Die Mutter Courage der Gleichstellung tritt ab
Petra Willert hat schon geahnt, dass sie nicht so einfach davonkommt. Also stellte sie zwei Bedingungen für ihre Abschiedsfeier: Kein Schicki-Micki; am liebsten Stockbrot an der Feuerschale auf dem Weihnachtsmarkt. Und wer ihr ein Geschenk machen möchte, der werfe bitte etwas Geld in die Spendenbox des Kinderschutzbundes.
Rückblick ins Jahr 1990: Die Kommunalverfassung verpflichtet Kommunen und Landkreise, hauptamtliche Gleichstellungsbeauftragte zu ernennen. Quasi über Nacht wird die gelernte Wirtschaftskauffrau die erste Gleichstellungsbeauftragte der Stadt. Und eine der ersten im Land.
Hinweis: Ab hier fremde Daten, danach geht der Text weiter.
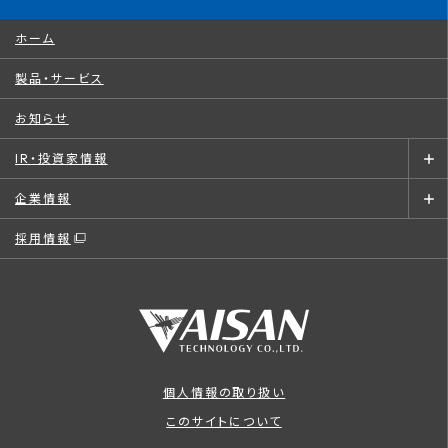
ホーム
製品・サービス
お知らせ
IR・投資家情報
企業情報
採用情報
個人情報の取り扱い
このサイトについて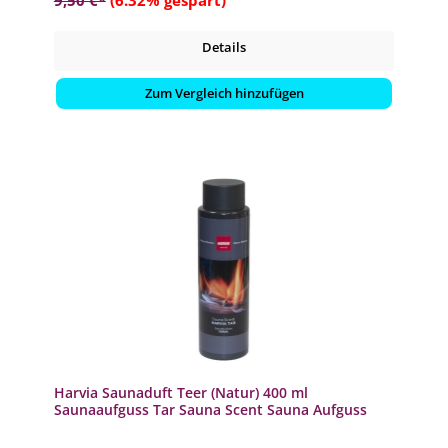
9,50 €*
(6.32% gespart)
Details
Zum Vergleich hinzufügen
Harvia Saunaduft Teer (Natur) 400 ml
Saunaaufguss Tar Sauna Scent Sauna Aufguss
Als sie anfing, musste sich Petra Willert oft rechtfertigen. Was macht eine Gleichstellungsbeauftragte? Brauchen wir die Stelle überhaupt? Und dann auch noch hauptamtlich? Mit den Jahren musste sie immer weniger sagen. Mal ergriffen auch Wirtschaftsberater das Wort. Sorgten dafür, dass Netzwerke aus kommunaler Hand in private übergingen. Die Fäden behielt die gebürtige Berlinerin trotzdem in der Hand.
Knapp 25 Jahre später: Das Bastelzelt am Schlachtermarkt ist rappelvoll. Viele Frauen sind da; und nicht wenige Männer. Wegbegleiter und Wegbegleiterinnen. Freunde und Freundinnen. Politiker und Politikerinnen. Auch das sei Gleichstellung.
Nach all den Jahren gäbe es viel zu sagen. Über Petra Willerts Einsatz für Frauen in Not, für Lesben, Schwule und Transsexuelle, gegen ungleiche Bezahlung von Frauen und Männern, das Ungleichgewicht von Frauen in Führungspositionen, für die Vereinbarkeit von Beruf und Familie. Über Frauenbündnis. Frauenlauf. Unternehmerinnen-Stammtische. Frauenpension. Das Netzwerk „Frauen im Zentrum“ als Anlaufstelle für Frauen, die wohnungslos sind, vergewaltigt wurden oder im Job wieder Fuß fassen wollen. All das ist untrennbar mit ihrem Namen verbunden, die Zeit für jeden Redner vorsorglich auf fünf Minuten begrenzt.
Petra Willert kämpft für Frauenpower, lebt Frauenpower. Davon kann auch der Chef vom Nahverkehr ein Lied singen. Sich mit seinem Fahrplan gegen ihre Fahrwünsche der Frauenpower-Bahn durchzusetzen – zwecklos. „Sie ist die Mutter aller Spinnen in den Netzwerken, die Mutter Courage der Schweriner Gleichstellungspolitik“, sagt Oberbürgermeisterin Angelika Gramkow.
Danke. Schade. Alles Gute. Wir sehen uns. Worte, die sich wiederholen. Worte, die von Herzen kommen. Worte, die Petra Willert berühren. „Ich wundere mich, dass ich noch nicht weine.“
Ungewohnt. Schön. Schön ungewöhnt. So stellt sie sich die ersten freien Tage im Januar vor. Sie freut sich darauf, mehr Zeit zum Fotografieren und Marathonlaufen zu haben. Darauf, Schränke und Keller auszumisten, zu renovieren. „Dann ist bestimmt schon das erste halbe Jahr rum.“
„Du kommst doch noch einmal bei uns vorbei, bevor du gehst?“ Natürlich kommt sie. „Und danach auch?“ Danach auch! Je mehr Hände sie zum Abschied schüttelt, umso voller wird ihr Terminkalender. Ihre Ehrenämter beim Technischen Hilfswerk, im Medienausschuss und bei der Verbraucherzentrale bleiben auch drin stehen. Still und heimlich davonschleichen? So einfach macht Petra Willert es sich selbst dann auch nicht.